VIII. Contracted conditions of the pinnacle porch are beautifully used in the doors of the cathedral of Florence; and the entire arrangement, in its most perfect form, as adapted to window protection and decoration, is applied by Giotto with inconceivable exquisiteness in the windows of the campanile; those of the cathedral itself being all of the same type. Various singular and delightful conditions of it are applied in Italian domestic architecture (in the Broletto of Monza very quaintly), being associated with balconies for speaking to the people, and passing into pulpits. In the north we glaze the sides of such projections, and they become bow-windows, the shape of roofing being then nearly immaterial and very fantastic, often a conical cap. All these conditions of window protection, being for real service, are endlessly delightful (and I believe the beauty of the balcony, protected by an open canopy supported by light shafts, never yet to have been properly worked out). But the Renaissance architects destroyed all of them, and introduced the magnificent and witty Roman invention of a model of a Greek pediment, with its cornices of monstrous thickness, bracketed up above the window. The horizontal cornice of the pediment is thus useless, and of course, therefore, retained; the protection to the head of the window being constructed on the principle of a hat with its crown sewn up. But the deep and dark triangular cavity thus obtained affords farther opportunity for putting ornament out of sight, of which the Renaissance architects are not slow to avail themselves.

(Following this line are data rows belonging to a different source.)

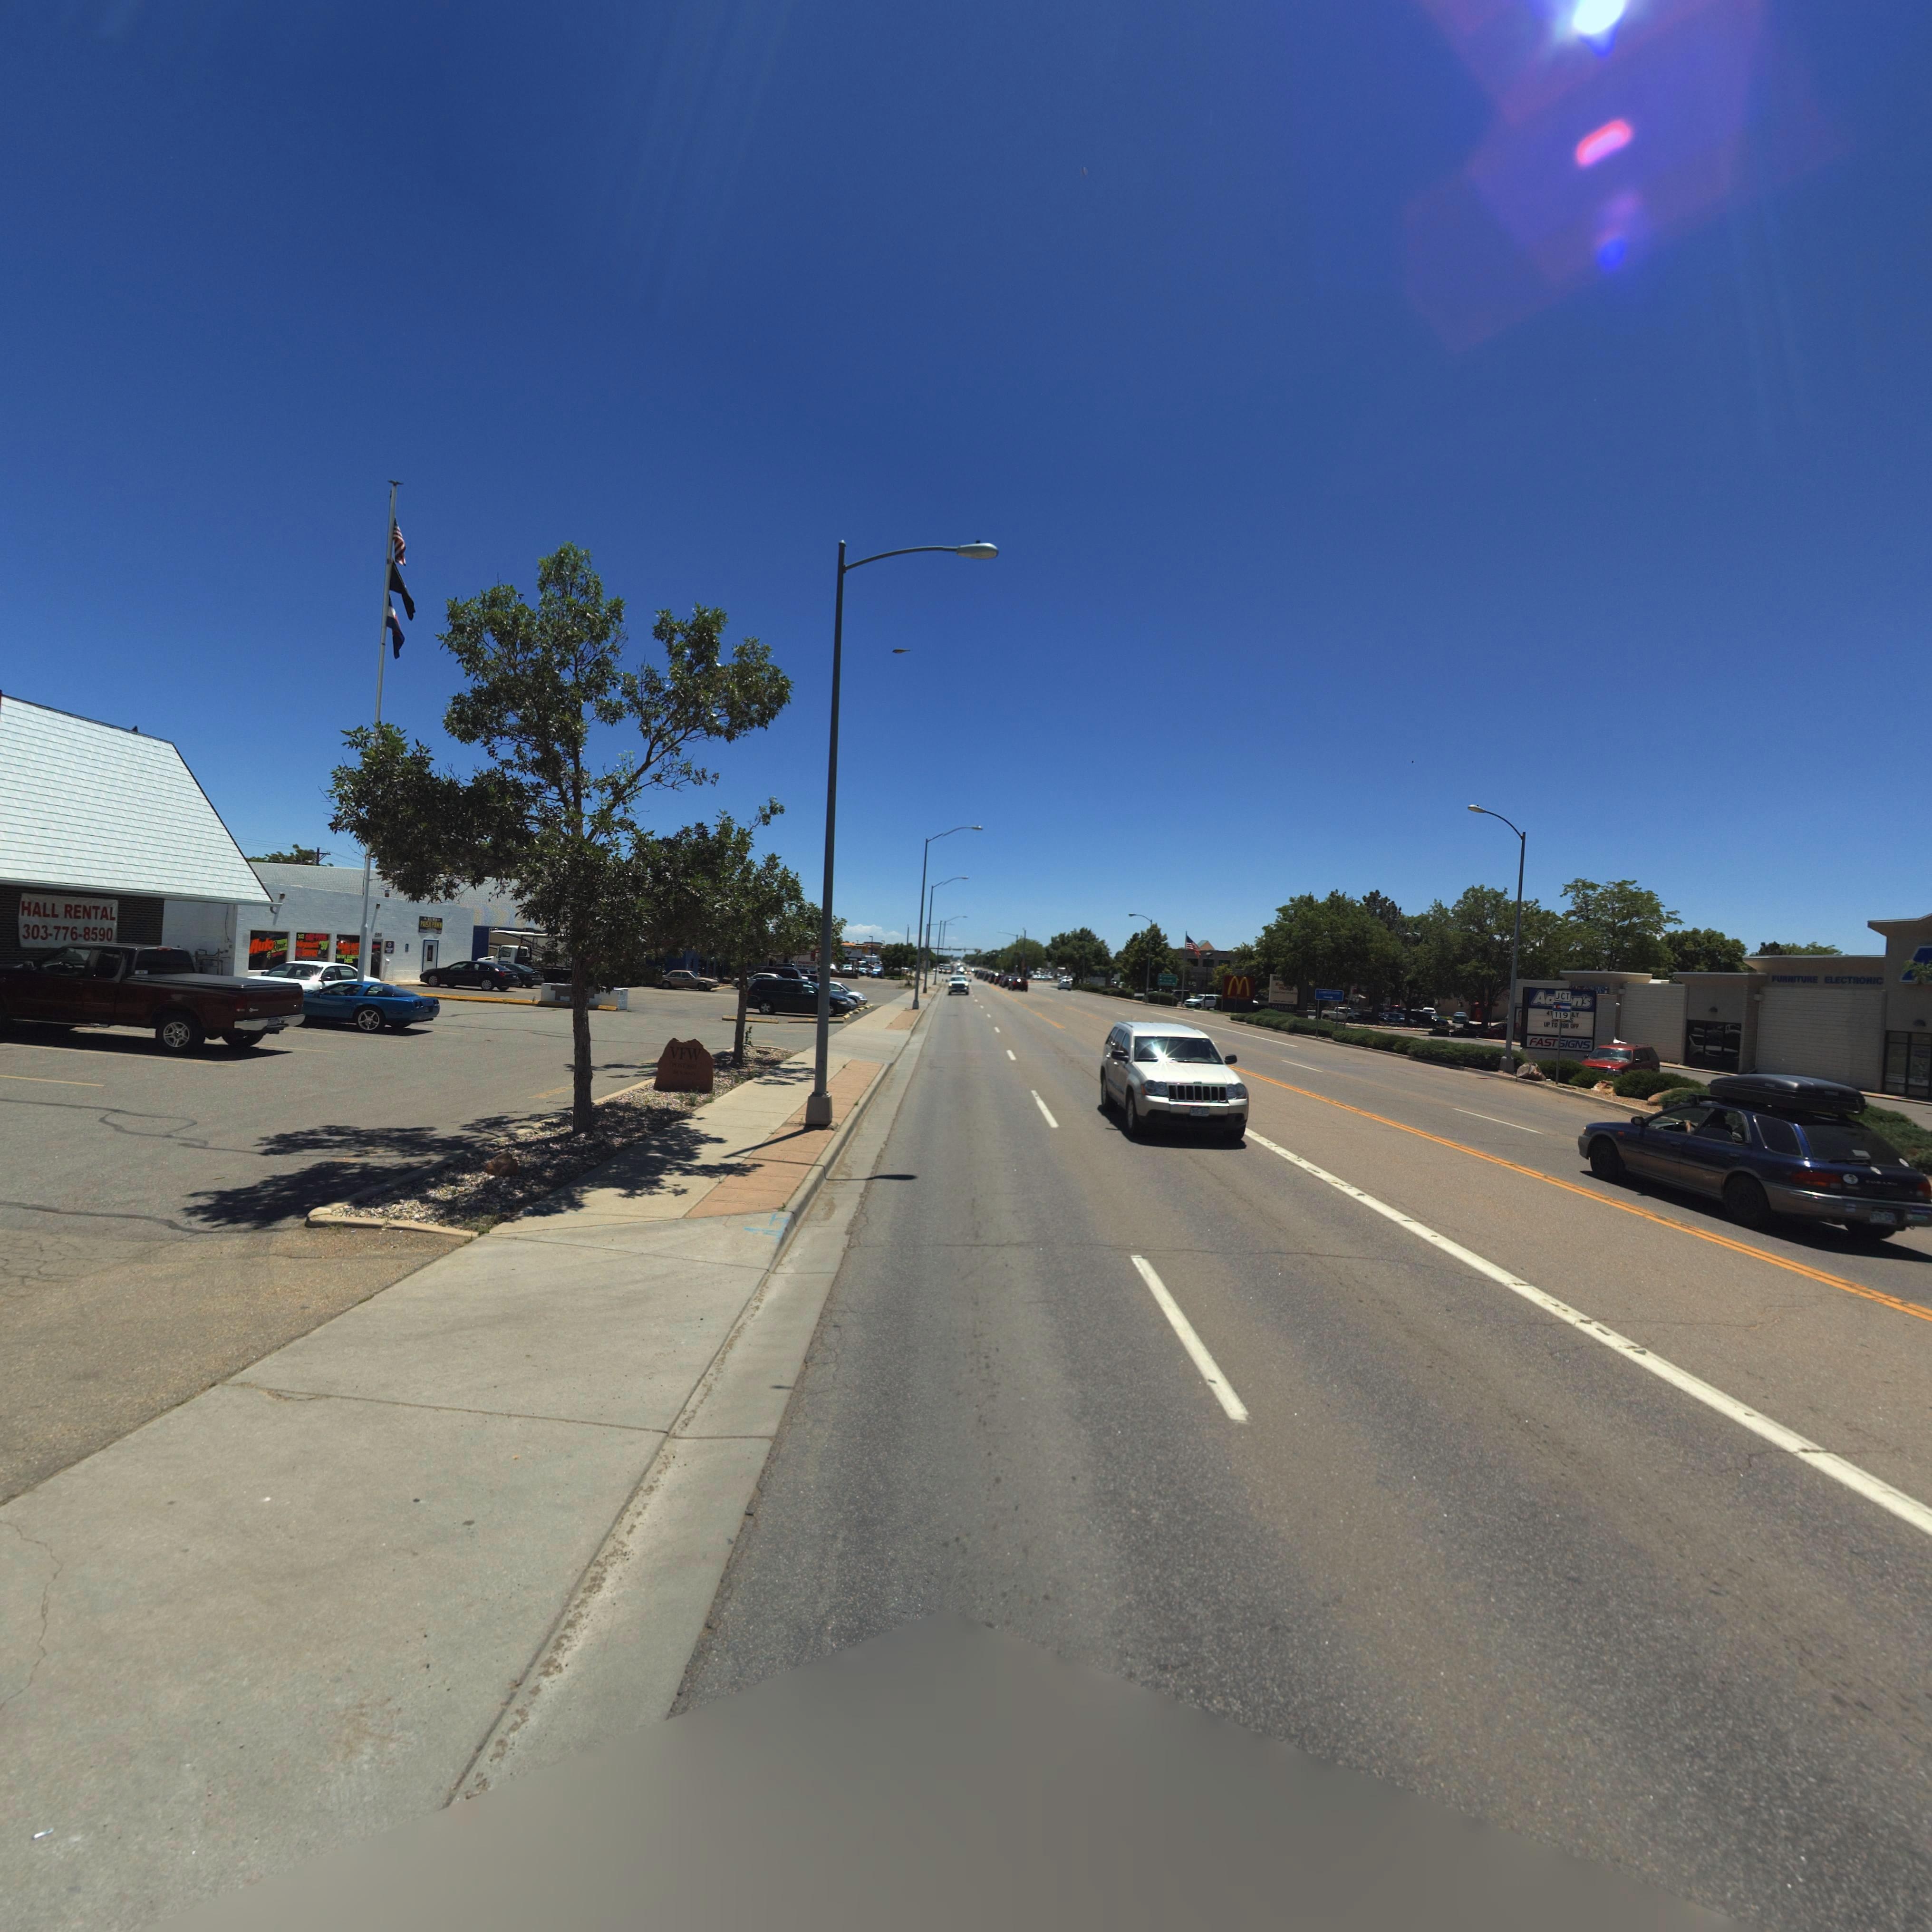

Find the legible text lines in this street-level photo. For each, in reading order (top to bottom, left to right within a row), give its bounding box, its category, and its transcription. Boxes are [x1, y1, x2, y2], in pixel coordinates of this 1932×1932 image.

[423, 917, 439, 921] BusinessName: AUTO
[420, 920, 442, 928] BusinessName: PA*S* P***
[374, 931, 383, 937] StreetNumber: **8
[273, 941, 288, 952] None: zz*
[851, 946, 866, 949] BusinessName: ZOE
[795, 960, 816, 965] BusinessName: LONGMON*
[1273, 976, 1282, 981] BusinessName: BI*
[1275, 982, 1279, 986] BusinessName: L
[1278, 986, 1284, 990] BusinessName: M
[1532, 991, 1592, 1008] BusinessName: Aa**n's
[1528, 1037, 1591, 1049] BusinessName: FAST SIGNS
[669, 1046, 702, 1061] BusinessName: VFW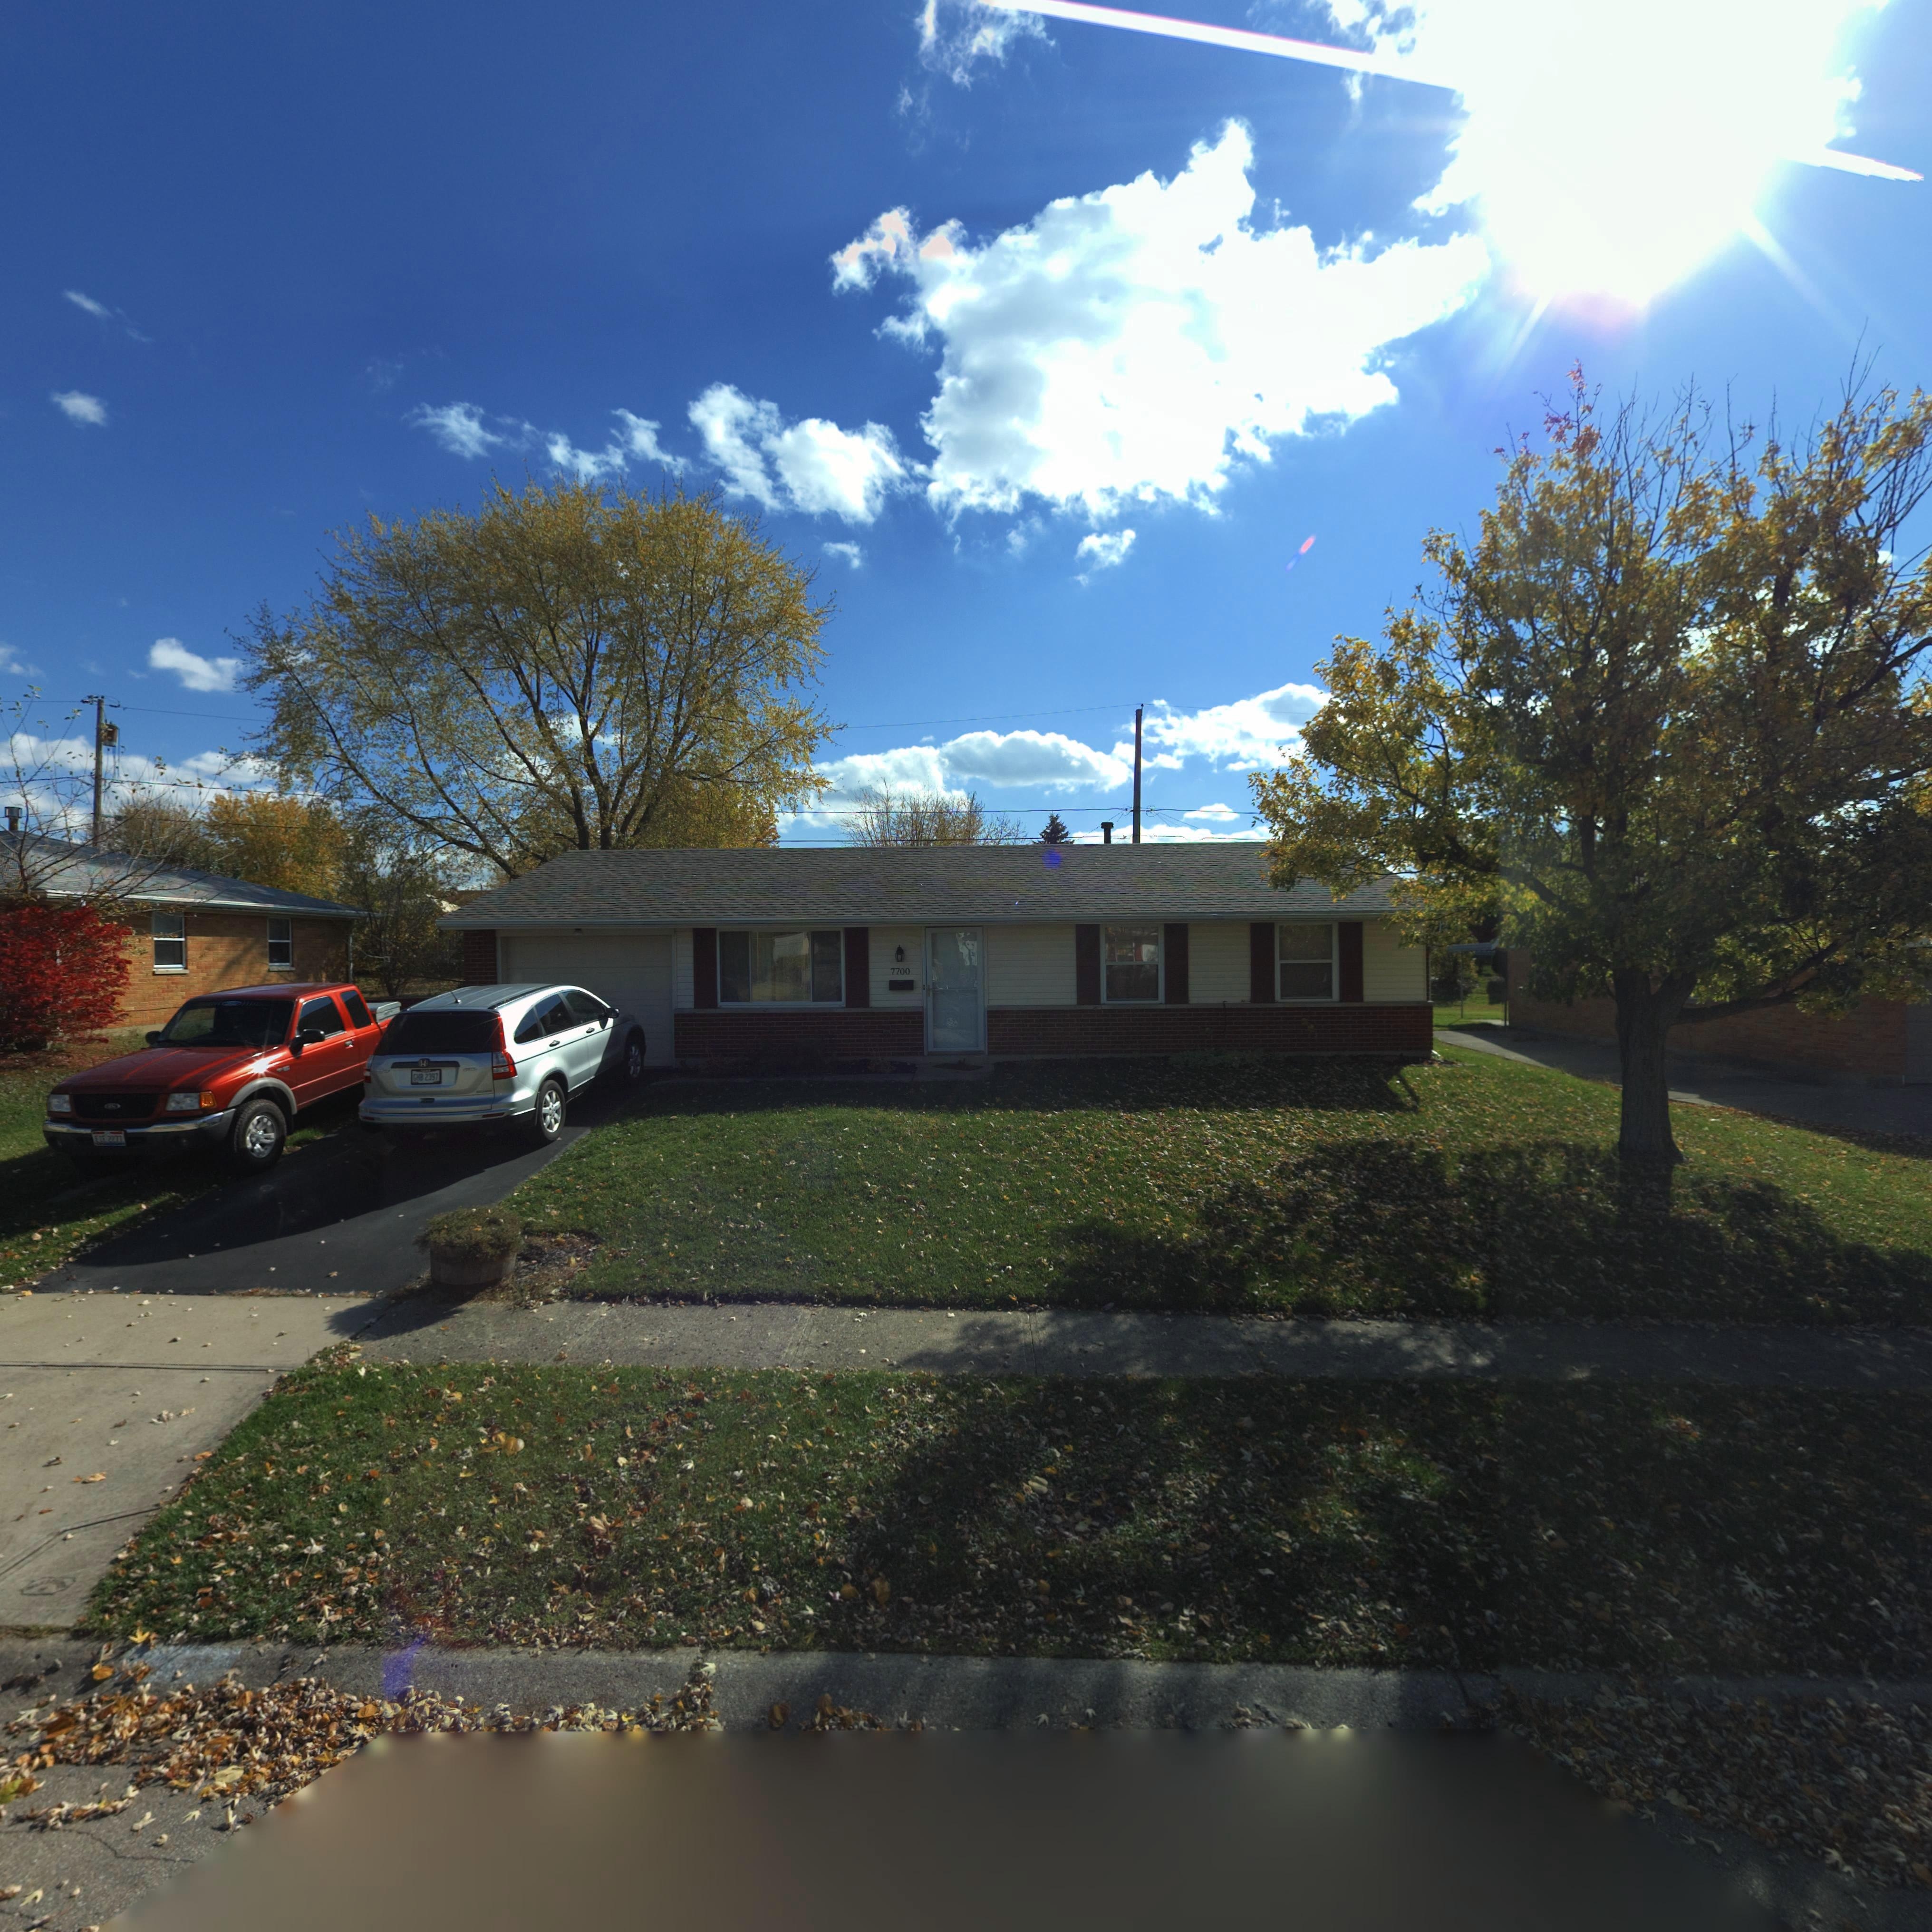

A more rational condition is the complete pediment with a couple of shafts, or pilasters, carried on a bracketed sill; and the windows of this kind, which have been well designed, are perhaps the best things which the Renaissance schools have produced: those of Whitehall are, in their way, exceedingly beautiful; and those of the Palazzo Ricardi at Florence, in their simplicity and sublimity, are scarcely unworthy of their reputed designer, Michael Angelo.